Hoor nu uit het evangelie hoe sterk de band van het huwelijk is, zoals Mattheüs dat beschrijft, hoofdstuk 19:3-9: ‘En de Farizeeën kwamen tot Hem, verzoekende Hem, en zeggende tot Hem: Is het een mens geoorloofd zijn vrouw te verlaten, om allerlei oorzaak? Doch Hij, antwoordende, zeide tot hen: Hebt gij niet gelezen, Die van den beginne de mens gemaakt heeft, dat Hij ze gemaakt heeft man en vrouw? En gezegd heeft: Daarom zal een mens vader en moeder verlaten, en zal zijn vrouw aanhangen, en die twee zullen tot één vlees zijn; Alzo dat zij niet meer twee zijn, maar één vlees. Wat God dan samengevoegd heeft, scheide de mens niet. Zij zeiden tot Hem: Waarom heeft dan Mozes geboden een scheidbrief te geven en haar te verlaten? Hij zeide tot hen: Mozes heeft vanwege de hardheid van uw harten u toegelaten uw vrouwen te verlaten; maar van den beginne is het alzo niet geweest. Maar Ik zeg u, dat zo wie zijn vrouw verlaat, anders dan om hoererij, en een andere trouwt, die doet overspel, en die de verlatene trouwt, doet ook overspel.’

     Geloof deze woorden van de Heere Jezus Christus, en wees er stellig van verzekerd, dat God, onze Heere, u samengevoegd heeft tot deze heilige gehuwde staat. Daarom zult u ook alles wat u in uw huwelijk ondervindt, met geduld en dankzegging aannemen als uit de hand van God. Zo zal alles voor u ook meewerken ten goede en tot zaligheid dienen. Amen.

 

Laat ons bidden.

 

      Almachtige God, U bewijst Uw goedheid en wijsheid in al Uw werken en ordeningen. U hebt van den beginne gesproken dat het niet goed is, dat de mens alleen zou zijn. U hebt hem daarom een hulp geschapen die als tegenover hem is. U hebt verordend dat zij die twee waren één zouden zijn en U straft alle onreinheid.

      Wij bidden U: Wil deze twee mensen, die U tot het heilig huwelijk geroepen en samen verbonden hebt, Uw Heilige Geest geven, opdat zij heilig leven in een waarachtig en standvastig geloof overeenkomstig Uw goddelijke wil, en tegen alle kwaad strijden. Wil hen dan ook zegenen, zoals U de gelovige vaderen, Uw vrienden en trouwe dienaars Abraham, Izak en Jakob gezegend hebt, opdat zij als mede-erfgenamen van het verbond dat U met die vaderen hebt opgericht, de kinderen, als het U behaagt hun die te geven, godvrezend mogen opvoeden. Dit alles tot eer van Uw heilige Naam, tot opbouw van Uw gemeente en tot verbreiding van Uw heilig evangelie.

      Wil ons verhoren, o Vader van alle barmhartigheid, door Jezus Christus, Uw geliefde Zoon, onze Heere, in wiens Naam wij onze gebeden besluiten:

      Onze Vader, Die in de hemelen zijt!

      Uw Naam worde geheiligd.

      Uw Koninkrijk kome.

      Uw wil geschiede, gelijk in de hemel, alzo ook op de aarde.

      Geef ons heden ons dagelijks brood.

      En vergeef ons onze schulden,

      gelijk ook wij vergeven onze schuldenaren.

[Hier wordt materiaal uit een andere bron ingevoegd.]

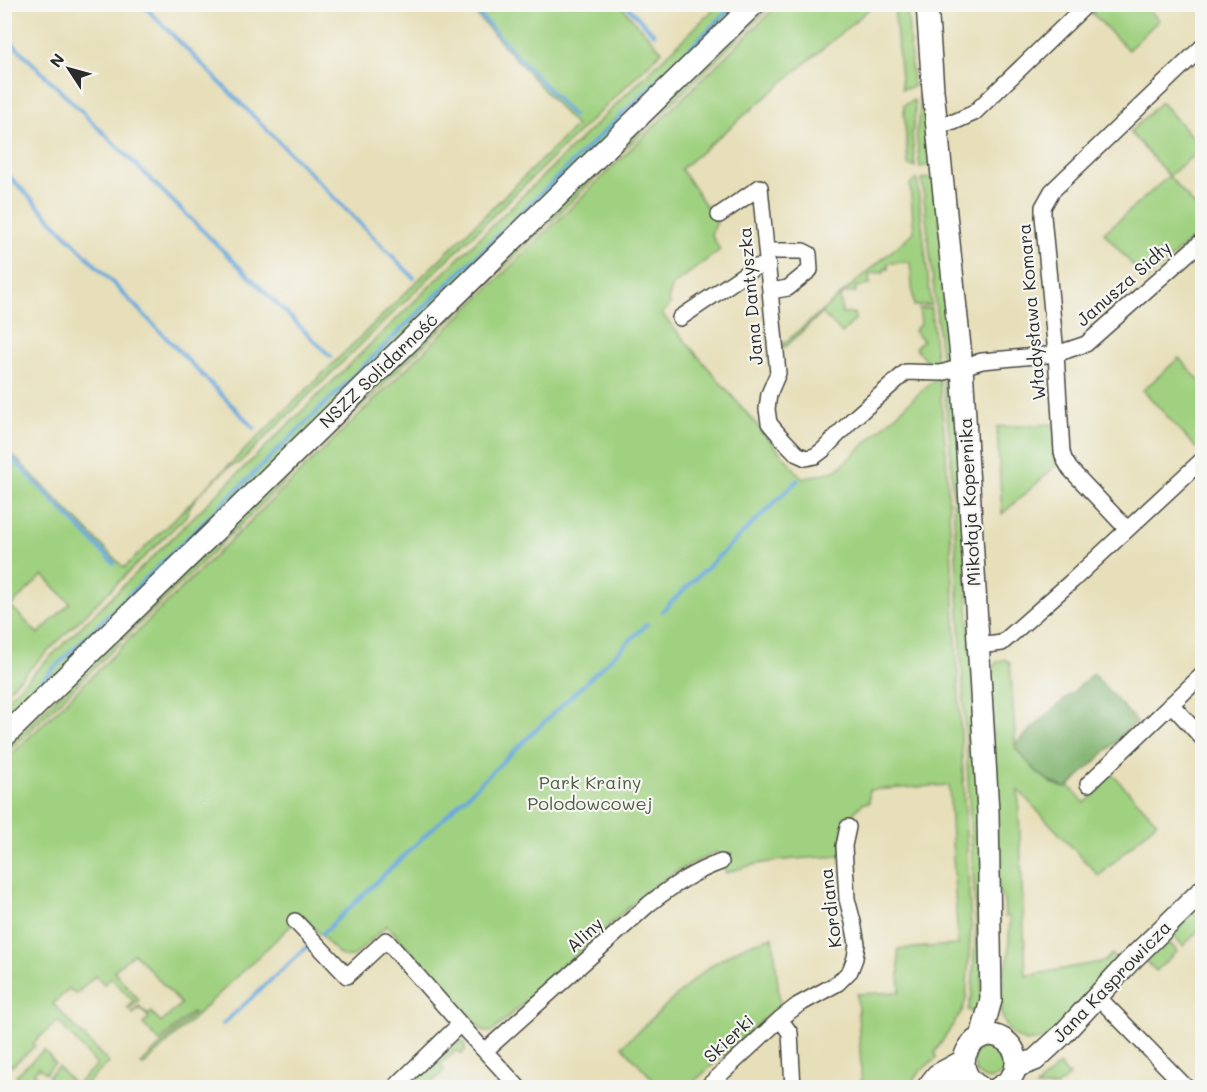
<svg xmlns="http://www.w3.org/2000/svg" width="1207" height="1092" font-family="Mali,sans-serif">
	<style>
		.green { fill: #a0d180; stroke: #667e56; stroke-width: 1.5; fill-rule: evenodd }
		.forest { fill: #80b36e; stroke: #566f4c; stroke-width: 1.5 }
		.lines { fill: none; stroke-linecap: round; stroke-linejoin: round }
		.stream { stroke: #69a9dc; stroke-width: 4 }
		.street-casing { stroke: #474640; stroke-width: 18 }
		.secondary-casing { stroke: #474640; stroke-width: 24 }
		.street { stroke: #fff; stroke-width: 15 }
		.secondary { stroke: #fff; stroke-width: 21 }
		.labels { text-anchor: middle; stroke-width: 4.5; stroke-linejoin: round; paint-order: stroke }
		.street-label { font-size: 18px; fill: #2b2b2b; stroke: #f6f6f2 }
		.park-label { font-size: 18px; fill: #4e5d44; stroke: #f6f6f2 }
	</style>
	<rect width="100%" height="100%" fill="#f6f6f2"/>
	<filter id="ink" filterUnits="userSpaceOnUse"><feTurbulence type="fractalNoise" baseFrequency=".0167" numOctaves="2"/><feDisplacementMap in="SourceGraphic" scale="12" xChannelSelector="R" yChannelSelector="G"/><feConvolveMatrix kernelMatrix="1 2 1 2 8 2 1 2 1" color-interpolation-filters="sRGB"/></filter>
	<filter id="wash" filterUnits="userSpaceOnUse"><feTurbulence type="fractalNoise" baseFrequency=".008" numOctaves="4" result="noise"/><feDisplacementMap in="SourceGraphic" scale="24" xChannelSelector="R" yChannelSelector="G"/><feGaussianBlur stdDeviation="1.35" result="paint"/><feColorMatrix in="noise" values="0 0 0 0 0 0 0 0 0 0 0 0 0 0 0 0 0 1.4 0 .05"/><feComposite in="paint" operator="in"/></filter>
	<g filter="url(#wash)">
		<rect width="100%" height="100%" fill="#e7dfb9"/>
		<path class="green" d="M478 5H620L662 51 239 463 231 466 226 469C212 483 192 497 186 516L5 693V447L124 568 576 126 472 10ZM43 575 70 603 38 634 11 606Z
			M718 5H743L5 727V701Z
			M765 5H772L5 755V748Z
			M778 5H874L681 169 717 222 711 234 720 250 673 285 669 297 670 305 662 314 803 479 837 470 930 383 939 378 946 454 953 585 971 928 966 999 962 1011 935 1052 936 1059 921 1070 907 1087H862L857 994 900 992 898 949 958 945 949 785 869 790V803H863C842 824 844 827 841 856 802 858 763 859 726 873L717 852 675 872 641 896 492 1032H484L387 925 355 955C349 959 345 958 339 954L302 915 143 1066 141 1064 194 1013 192 1012 160 1042 143 1024 149 1018 140 1008 133 1014 132 1013 139 1006 148 1015 151 1012 161 1023 181 1004 134 953 114 971 139 1000 129 1010 127 1008 134 1002 111 978 104 984 95 976 76 994 69 989 53 1004 109 1063 82 1087H58L48 1076 58 1067 75 1085 97 1065 58 1021 33 1043 35 1046 12 1066 10 1064 5 1069V761Z
			M894 5H907L913 87 902 89Z
			M1100 5H1144L1159 20 1128 50 1092 13Z
			M919 97H923L928 99 931 165 920 167 916 132 920 114Z
			M914 100 915 113 912 134 915 167 908 165 904 110V105Z
			M1161 102 1202 148 1169 176 1202 214V230L1146 280 1104 233 1169 176 1130 132Z
			M931 178 936 182 952 359 947 364 942 366 922 179Z
			M917 179 931 305 914 306 910 262 888 263V269H884V272L869 274 870 285 855 287 856 292 845 293 840 297 842 314 854 313 855 320 842 333 822 313 783 349 780 347 914 232 910 184Z
			M931 308 937 367H932L915 348 923 340 914 331 921 323 919 309Z
			M1179 358 1202 383V448H1196L1143 390Z
			M943 378H948L955 383 984 879 981 1014 969 1011 968 1010 972 994 976 928 950 443Z
			M1053 424 1056 466 1002 514 997 427Z
			M1005 659 1010 663 1016 749 1038 773 1051 783 1065 788 1069 786 1085 803 1102 787V783L1112 774 1157 822 1099 876 1018 790 1026 976 1105 961 1112 954 1118 962 1053 1033 1039 1040 1025 1042 1010 1033 1003 1019 1001 1007 1003 972 1008 961 1010 917H1005L1004 901 998 889 990 672 997 662Z
			M1194 912 1202 915V927L1183 946 1172 934Z
			M773 937 780 1004 688 1087H660L622 1046 698 976 713 964 744 946Z
			M1166 939 1177 951 1156 971 1145 960Z
			M458 1041H462L465 1044V1050L462 1054 457 1050 440 1065 445 1070 427 1087H409Z
			M998 1046 1007 1056 1005 1072C992 1081 989 1082 976 1073L973 1057 981 1047Z
			M44 1050 55 1063 45 1073 39 1067 34 1073 38 1078 27 1087 16 1075Z
			M1059 1065 1069 1076 1056 1087H1036Z"/>
		<path class="forest" d="M1093 674 1137 722 1069 786 1065 788C1040 779 1033 768 1016 749L1015 744Z"/>
		<g class="lines">
			<path class="stream" d="M142 4 414 278
				M488 4 478 13 573 116
				M625 4 654 34
				M4 35 331 357
				M4 171 254 428
				M4 450 114 563
				M662 611 798 480
				M4 717 735 4
				M322 934 647 624
				M223 1024 308 946"/>
		</g>
	</g>
	<g filter="url(#ink)">
		<g class="lines">
			<defs>
				<path id="street" d="M937 124 954 122 974 113 1087 4
					M719 215 760 187 778 373 769 394 767 409 769 423 780 436 797 454 806 458 815 456 823 450 853 419 906 372 941 373 982 361 1056 354 1086 344 1202 241
					M766 251H803L809 254 810 270 788 288 771 291
					M680 318 755 267 768 266
					M1127 529 1070 469 1064 459 1062 452 1056 354 1043 216V207L1052 191 1202 47
					M979 646 1002 643 1072 581 1202 460
					M1171 704 1202 738
					M1088 784 1202 675
					M295 921 347 976 386 940 469 1034 519 1088
					M1097 996 1187 1088
					M780 1019 790 1033 793 1088
					M485 1051 649 904C672 886 693 872 721 862
					M394 1088 460 1024
					M706 1088 780 1019 798 1005 838 983 850 971 855 958 857 944 853 922 847 899 844 846 848 827"/>
				<path id="secondary" d="M927 4 933 90 962 366 988 812 991 1000 981 1037
					M4 737 754 4
					M1016 1067 1035 1060 1062 1035 1128 963 1202 891
					M927 1088 937 1075 963 1061
					M943 1088 969 1079
					M982 1088C942 1069 977 1017 1007 1042 1013 1047 1017 1055 1016 1063 1016 1075 1009 1082 998 1088"/>
			</defs>
			<use href="#street" class="street-casing"/>
			<use href="#secondary" class="secondary-casing"/>
			<use href="#street" class="street"/>
			<use href="#secondary" class="secondary"/>
		</g>
	</g>
	<g class="labels">
		<g class="street-label">
			<text transform="translate(1124 284) rotate(-41)" y="6">Janusza Sidły</text>
			<text transform="translate(751 296) rotate(-95)" y="6">Jana Dantyszka</text>
			<text transform="translate(1032 312) rotate(-95)" y="6">Władysława Komara</text>
			<text transform="translate(379 371) rotate(-44)" y="6">NSZZ Solidarność</text>
			<text transform="translate(970 502) rotate(-93)" y="6">Mikołaja Kopernika</text>
			<text transform="translate(831 908) rotate(-97)" y="6">Kordiana</text>
			<text transform="translate(585 935) rotate(-42)" y="6">Aliny</text>
			<text transform="translate(1112 982) rotate(-46)" y="6">Jana Kasprowicza</text>
			<text transform="translate(729 1039) rotate(-43)" y="6">Skierki</text>
		</g>
		<g class="park-label">
			<text x="590" y="789">Park Krainy<tspan x="590" dy="21">Polodowcowej</tspan></text>
		</g>
	</g>
	<rect width="1207" height="1092" fill="none" stroke="#f6f6f2" stroke-width="24"/>
	<g transform="translate(69 69) rotate(306)" stroke="#f6f6f2" stroke-width="4.5" paint-order="stroke">
	<path d="M0-4.5L10 22L0 15L-10 22Z" fill="#2b2b2b"/>
	<text y="-9" font-size="16" font-weight="bold" text-anchor="middle" fill="#2b2b2b">N</text>
	</g>
</svg>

      En leid ons niet in verzoeking,

      maar verlos ons van de boze.

      Want Uw is het Koninkrijk,

      en de kracht,

      en de heerlijkheid,

      in eeuwigheid. Amen.

 

Hoor nu de belofte van God uit Psalm 128: ‘Welgelukzalig is een ieder, die de HEERE vreest, die in Zijn wegen wandelt. Want gij zult eten de arbeid uwer handen; welgelukzalig zult gij zijn, en het zal u welgaan. Uw vrouw zal wezen als een vruchtbare wijnstok aan de zijden van uw huis; Uw kinderen als olijfplanten rondom uw tafel. Ziet, alzo zal voorzeker die man gezegend worden, die de HEERE vreest. De HEERE zal u zegenen uit Sion, en gij zult het goede van Jeruzalem aanschouwen al de dagen van uw leven; En gij zult uw kindskinderen zien. Vrede over Israël!’

 

De dienaar of de ouderling overhandigt de huisbijbel en spreekt een Schriftwoord, bijvoorbeeld Psalm 119:105: ‘Uw woord is een lamp voor mijn voet, en een licht voor mijn pad’.

 

Onze lieve Heere God vervulle u met Zijn genade en geve u, dat u in alle godzaligheid, liefde en eenheid, lang en heilig samen leven mag. Amen.